Anyone hoping DDR5 prices were finally turning a corner may need to brace for a longer wait. After a brief dip last month in Germany, DDR5 memory kits are already ticking back up in April—an early sign that the recent “relief” in pricing may have been more of a short-lived adjustment than the start of a real downward trend.
New retail tracking from Germany shows DDR5 pricing has stabilized somewhat in recent weeks, but the overall direction still looks uncertain, with indications that additional increases could appear in the months ahead. March delivered the first meaningful average price decline since July of last year, raising expectations that DDR5 RAM would gradually get cheaper. Instead, April’s numbers suggest the market quickly recalibrated, putting those hopes on pause.
One striking takeaway is just how far current DDR5 pricing remains from where it was previously. The average DDR5 RAM kit price is still sitting at roughly 410% of July 2025 levels. While this isn’t the absolute peak—prices reportedly hit their high point around January and February—it reinforces that even after March’s drop, DDR5 remains expensive by recent historical standards.
It’s also important to look beyond the overall average, because individual DDR5 RAM kits aren’t moving in lockstep. Some kits did see small declines, but others climbed—sometimes sharply. The biggest notable jump came from higher-capacity offerings, with a 2x48GB DDR5-6400 kit seeing the most pronounced increase. Larger-capacity DDR5 kits often face stronger upward pressure, although past pricing patterns show that smaller 16GB and 32GB DDR5 kits can also spike quickly, depending on demand, availability, and retailer stock cycles.
The German pricing data comes from retail listings tracked across multiple stores and includes a broad selection of DDR5 memory kits, making it a useful snapshot of what shoppers are actually paying.
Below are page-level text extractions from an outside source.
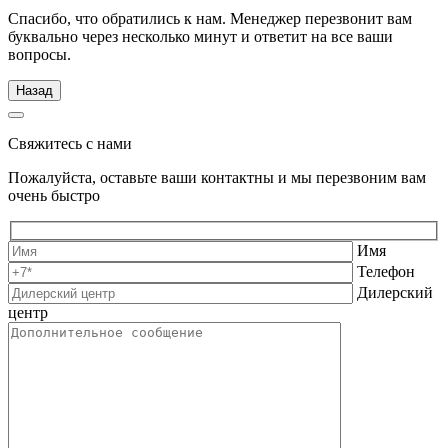
Спасибо, что обратились к нам. Менеджер перезвонит вам
буквально через несколько минут и ответит на все ваши
вопросы.
Назад
Свяжитесь с нами
Пожалуйста, оставьте ваши контактны и мы перезвоним вам
очень быстро
Имя
Телефон
Дилерский
центр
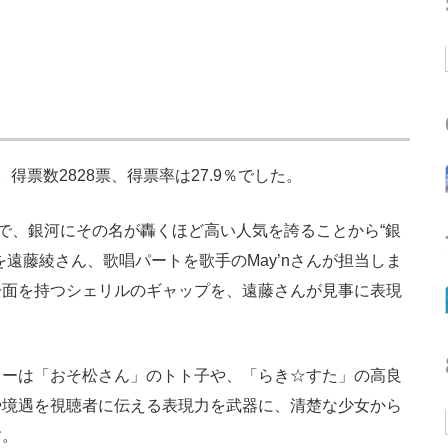
票数2828票、得票率は27.9％でした。
で、銀河にその名が轟くほど高い人気を誇ることから“銀
遠藤綾さん、歌唱パートを歌手のMay’nさんが担当しま
一面を持つシェリルのギャップを、遠藤さんが見事に表現
ーは「おそ松さん」のトト子や、「らき☆すた」の高良
や境遇を視聴者に伝える表現力を武器に、清楚な少女から
す。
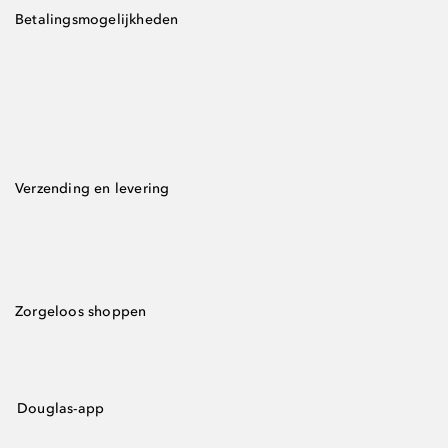
Betalingsmogelijkheden
Verzending en levering
Zorgeloos shoppen
Douglas-app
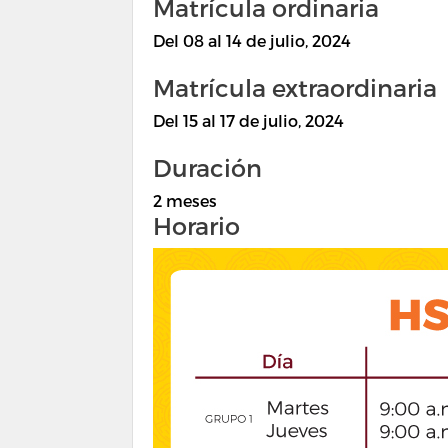
Matrícula ordinaria
Del 08 al 14 de julio, 2024
Matrícula extraordinaria
Del 15 al 17 de julio, 2024
Duración
2 meses
Horario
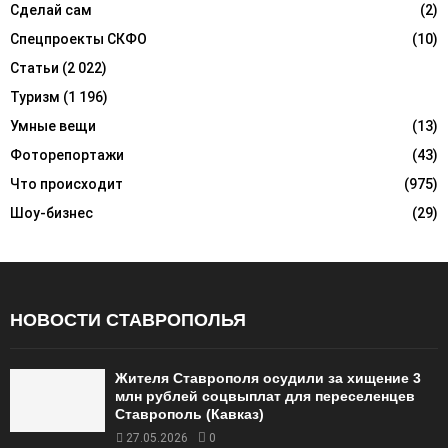
Сделай сам
(2)
Спецпроекты СКФО
(10)
Статьи
(2 022)
Туризм
(1 196)
Умные вещи
(13)
Фоторепортажи
(43)
Что происходит
(975)
Шоу-бизнес
(29)
НОВОСТИ СТАВРОПОЛЬЯ
Жителя Ставрополя осудили за хищение 3
млн рублей соцвыплат для переселенцев
Ставрополь (Кавказ)
27.05.2026
0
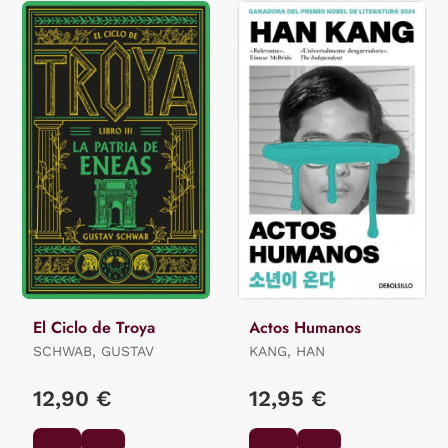
El Ciclo de Troya
Actos Humanos
SCHWAB, GUSTAV
KANG, HAN
12,90 €
12,95 €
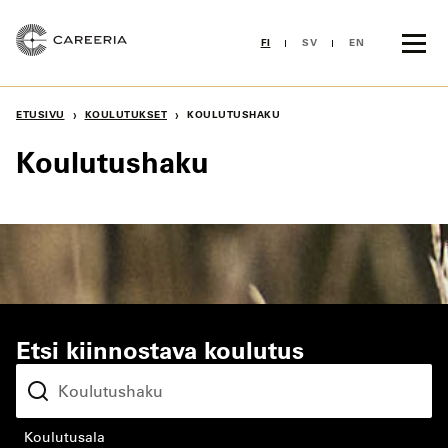
Siirry
sisältöön
FI
SV
EN
›
›
ETUSIVU
KOULUTUKSET
KOULUTUSHAKU
Koulutushaku
Etsi kiinnostava koulutus
koulutusala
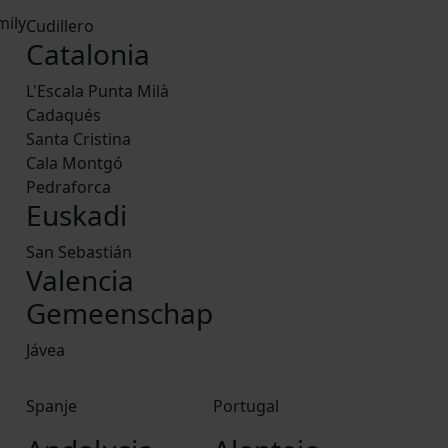
mily
Cudillero
Catalonia
a
L'Escala Punta Milà
Cadaqués
Santa Cristina
Cala Montgó
Pedraforca
Euskadi
San Sebastián
Valencia
Gemeenschap
Jávea
Spanje
Portugal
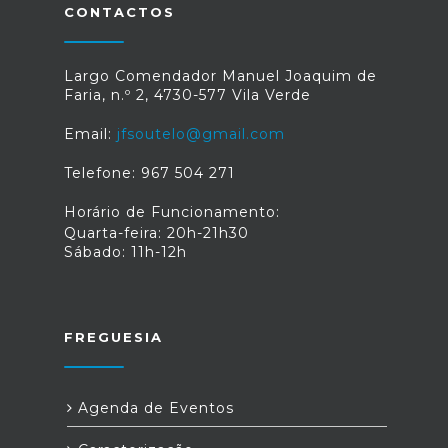
CONTACTOS
Largo Comendador Manuel Joaquim de
Faria, n.º 2, 4730-577 Vila Verde
Email:
jfsoutelo@gmail.com
Telefone: 967 504 271
Horário de Funcionamento:
Quarta-feira: 20h-21h30
Sábado: 11h-12h
FREGUESIA
Agenda de Eventos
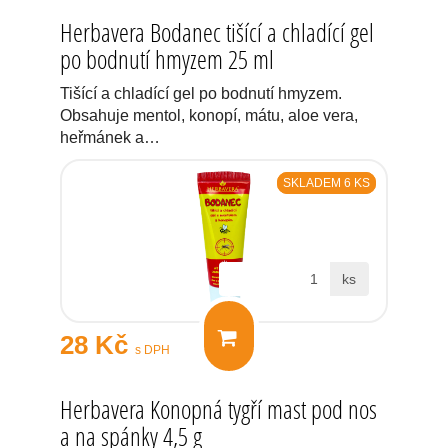
Herbavera Bodanec tišící a chladící gel
po bodnutí hmyzem 25 ml
Tišící a chladící gel po bodnutí hmyzem.
Obsahuje mentol, konopí, mátu, aloe vera,
heřmánek a…
SKLADEM 6 KS
ks
28 Kč
s DPH
Herbavera Konopná tygří mast pod nos
a na spánky 4,5 g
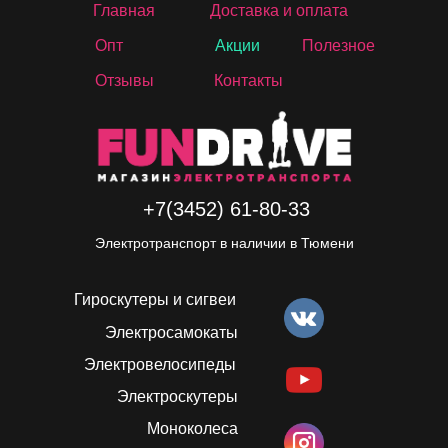
Главная
Доставка и оплата
Опт
Акции
Полезное
Отзывы
Контакты
+7(3452) 61-80-33
Электротранспорт в наличии в Тюмени
Гироскутеры и сигвеи
Электросамокаты
Электровелосипеды
Электроскутеры
Моноколеса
While it doesn’t represent every global market perfectly, similar DDR5 price behavior has been observed in other regions as well, suggesting Germany isn’t an outlier.
For PC builders, gamers, and anyone planning an upgrade, the practical message is straightforward: don’t assume DDR5 RAM prices will keep falling in the near term. Expectations now lean toward DDR5 pricing staying around current levels in the coming weeks, with ongoing volatility that could persist well beyond a single season—potentially even for years.